Using Technology to Deepen Democracy, Using Democracy to Ensure Technology Benefits Us All

Sunday, May 24, 2009

The Academy Is Reaping What We Sowed

Peter Schmidt has an interesting article up in yesterday's AlterNet, directing some very well-aimed criticism for our debased distressed culture of greed at a too-neglected target, the groves of academe:
[T]he nation's elite colleges and universities have taken a financial beating over the past year… Harvard, Yale, Princeton and Stanford all watched their endowments shrink by about 20 percent as a result of investment losses.

Despite all their brainpower, such institutions appear to have failed to learn what every simple farmer knows: you reap what you sow. Elite colleges and professional schools bear a share of the blame for the economic crisis that now plagues them, because it is they who educated and bestowed academic credentials upon many of those who got us into this mess.

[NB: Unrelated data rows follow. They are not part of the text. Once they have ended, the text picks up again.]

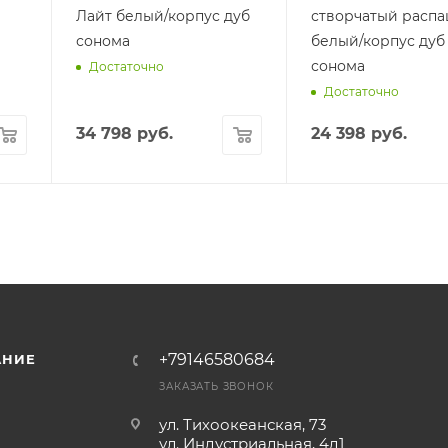
Лайт белый/корпус дуб
створчатый расп
сонома
белый/корпус дуб
сонома
Достаточно
Достаточно
34 798
руб.
24 398
руб.
+79146580684
АНИЕ
ЗАКАЗАТЬ ЗВОНОК
ул. Тихоокеанская, 73
ул. Индустриальная, 4д1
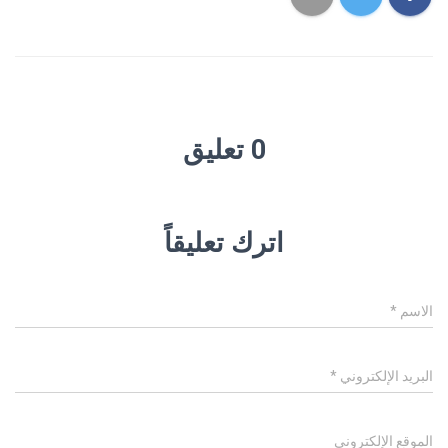
0 تعليق
اترك تعليقاً
الاسم
*
البريد الإلكتروني
*
الموقع الإلكتروني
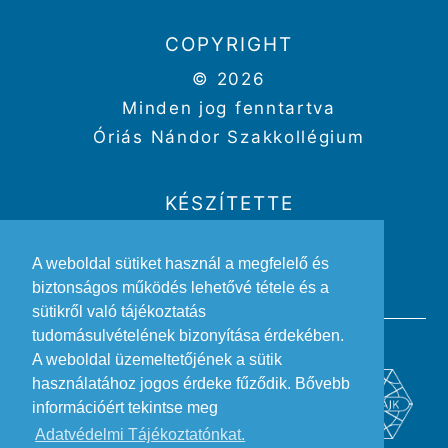
COPYRIGHT
© 2026
Minden jog fenntartva
Óriás Nándor Szakkollégium
KÉSZÍTETTE
Weboldal:
Kriszbacher Gergő
A weboldal sütiket használ a megfelelő és
Design:
Gertheis Anna
biztonságos működés lehetővé tétele és a
sütikről való tájékoztatás
tudomásulvételének bizonyítása érdekében.
A weboldal üzemeltetőjének a sütik
használatához jogos érdeke fűződik. Bővebb
információért tekintse meg
Adatvédelmi Tájékoztatónkat.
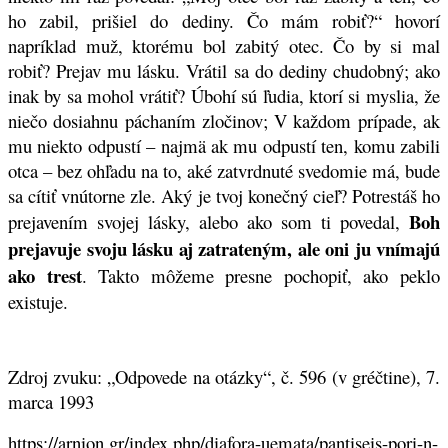
ho zabil, prišiel do dediny. Čo mám robiť?“ hovorí
napríklad muž, ktorému bol zabitý otec. Čo by si mal
robiť? Prejav mu lásku. Vrátil sa do dediny chudobný; ako
inak by sa mohol vrátiť? Úbohí sú ľudia, ktorí si myslia, že
niečo dosiahnu páchaním zločinov; V každom prípade, ak
mu niekto odpustí – najmä ak mu odpustí ten, komu zabili
otca – bez ohľadu na to, aké zatvrdnuté svedomie má, bude
sa cítiť vnútorne zle. Aký je tvoj konečný cieľ? Potrestáš ho
Boh
prejavením svojej lásky, alebo ako som ti povedal,
prejavuje svoju lásku aj zatrateným, ale oni ju vnímajú
ako trest
. Takto môžeme presne pochopiť, ako peklo
existuje.
Zdroj zvuku: „Odpovede na otázky“, č. 596 (v gréčtine), 7.
marca 1993
https://arnion.gr/index.php/diafora-uemata/pantiseis-pori-n-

It should come as no surprise to them that many on Wall Street and in Washington have proven ethically bankrupt and without regard for people of lesser means, because their admissions policies have done much to ensure such a result… [S]uch institutions rely on standardized admissions tests such as the SAT, even though they know perfectly well that the nation's massive test-preparation industry has severely compromised the reliability of such instruments, turning them into tools for measuring, as much as anything, wealth and willingness to seek unfair advantage.

To improve their odds of having favors done for them by people in positions of power, many selective higher-education institutions also admit mediocre applicants… [C]olleges end up giving the nation's high school students crash courses in cynicism. They teach young people that money talks, fairness is for losers, who you know matters more than what you know, and some people are simply entitled to what others may never attain, no matter how hard they work.

The article doesn't even scratch the surface, of course, in that it doesn't discuss the swelling tide of the ongoing corporatization of public universities, the catastrophic shifts in University policies defined no longer by the long-term commitment to investment in public knowledge and expressivity in the service of general welfare but by considerations of short-term profitability, the intensive infiltration into communities of learning and critical nonconformism of multinational corporations and the ever more ubiquitous insulting harassment of their barking brainless advertisments and strobing logos, the pathetic and absolutely guaranteed-to-fail effort of humanities departments desperate to convince the bomb-builders and statisticians and greedheads that they, too, can produce solid stolid "results" like the "hard sciences" do or churn out "marketable skills" like vocational training programs do, when in fact the humanities produce nothing but more people who are free and more people for whom freedom is worth having in the first place (something altogether different from, and often directly at odds with, the robotic brutalities celebrated as "productivity"), and so on.